» Exercise description
Recast the text lines of the entries below as a JSON list of strings, one string per line, with blank lines omitted. Leave the pictures out of your answer.

###

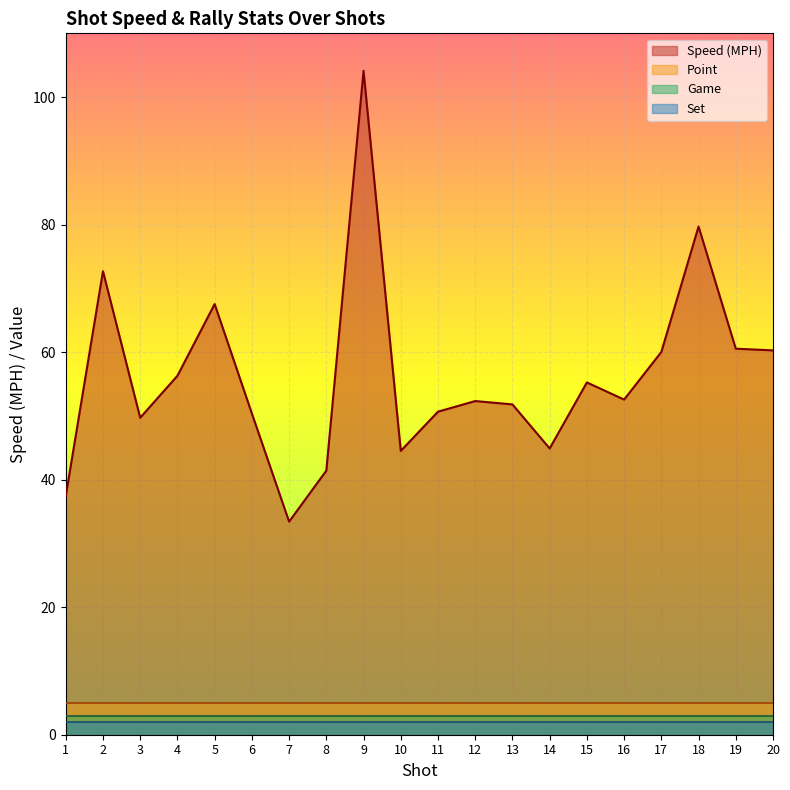

What is the difference between the highest and lowest values at 13?

49.8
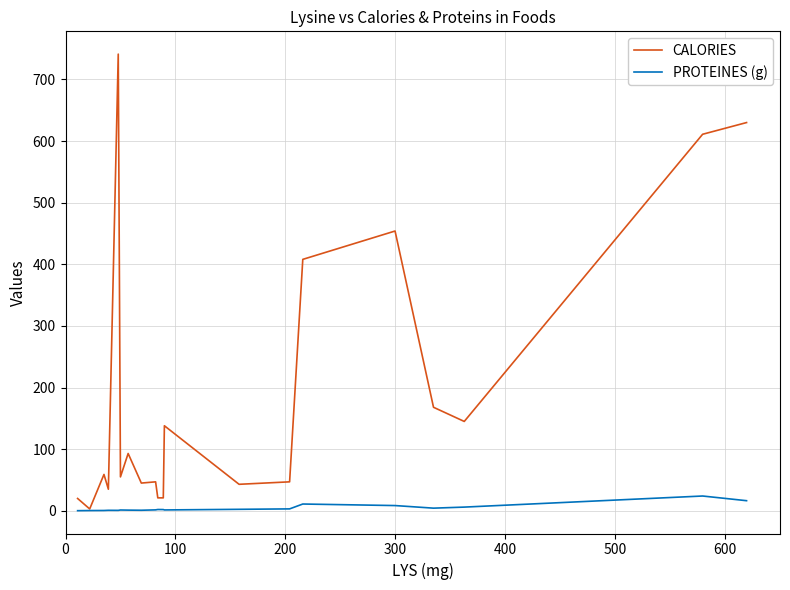

Which series has the widest spread of values?

CALORIES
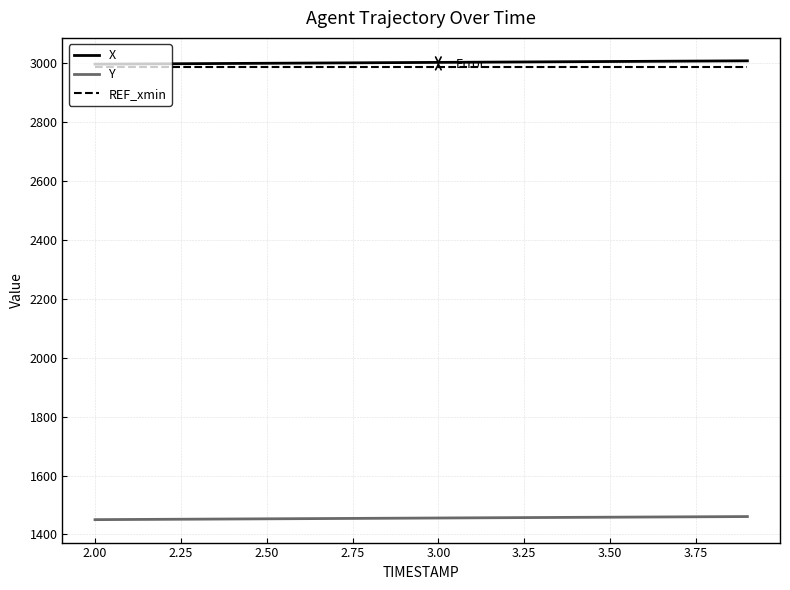

What is the greatest value displayed?

3007.2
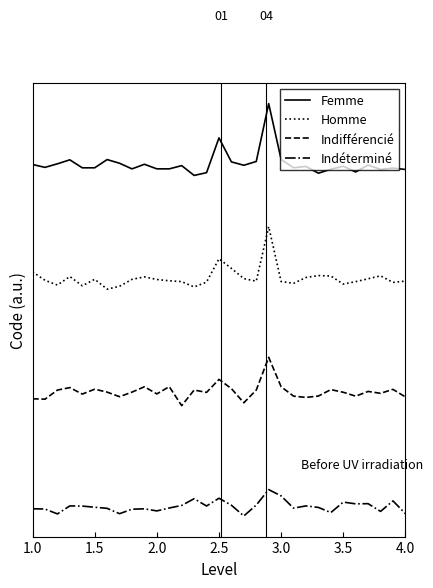

What is the difference between the maximum and minimum values in the Femme series?

0.6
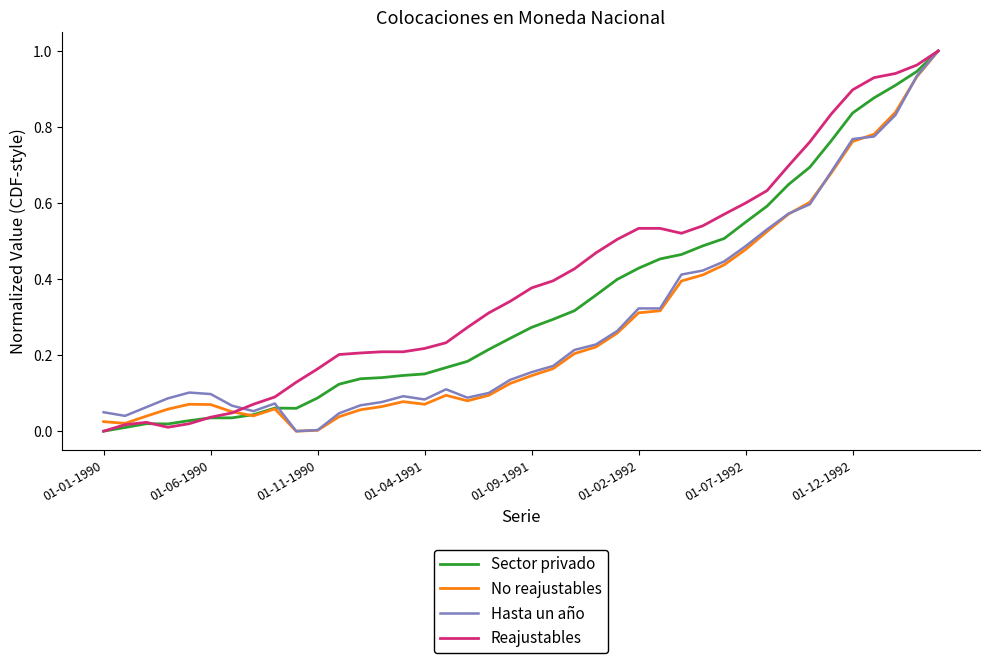

Which series has the largest total across all categories?

Reajustables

###

» Solution for this problem
[
  "What is the difference between the highest and lowest values at 13?",
  "49.8",
  "Which series has the widest spread of values?",
  "CALORIES",
  "What is the greatest value displayed?",
  "3007.2",
  "What is the difference between the maximum and minimum values in the Femme series?",
  "0.6",
  "Which series has the largest total across all categories?",
  "Reajustables"
]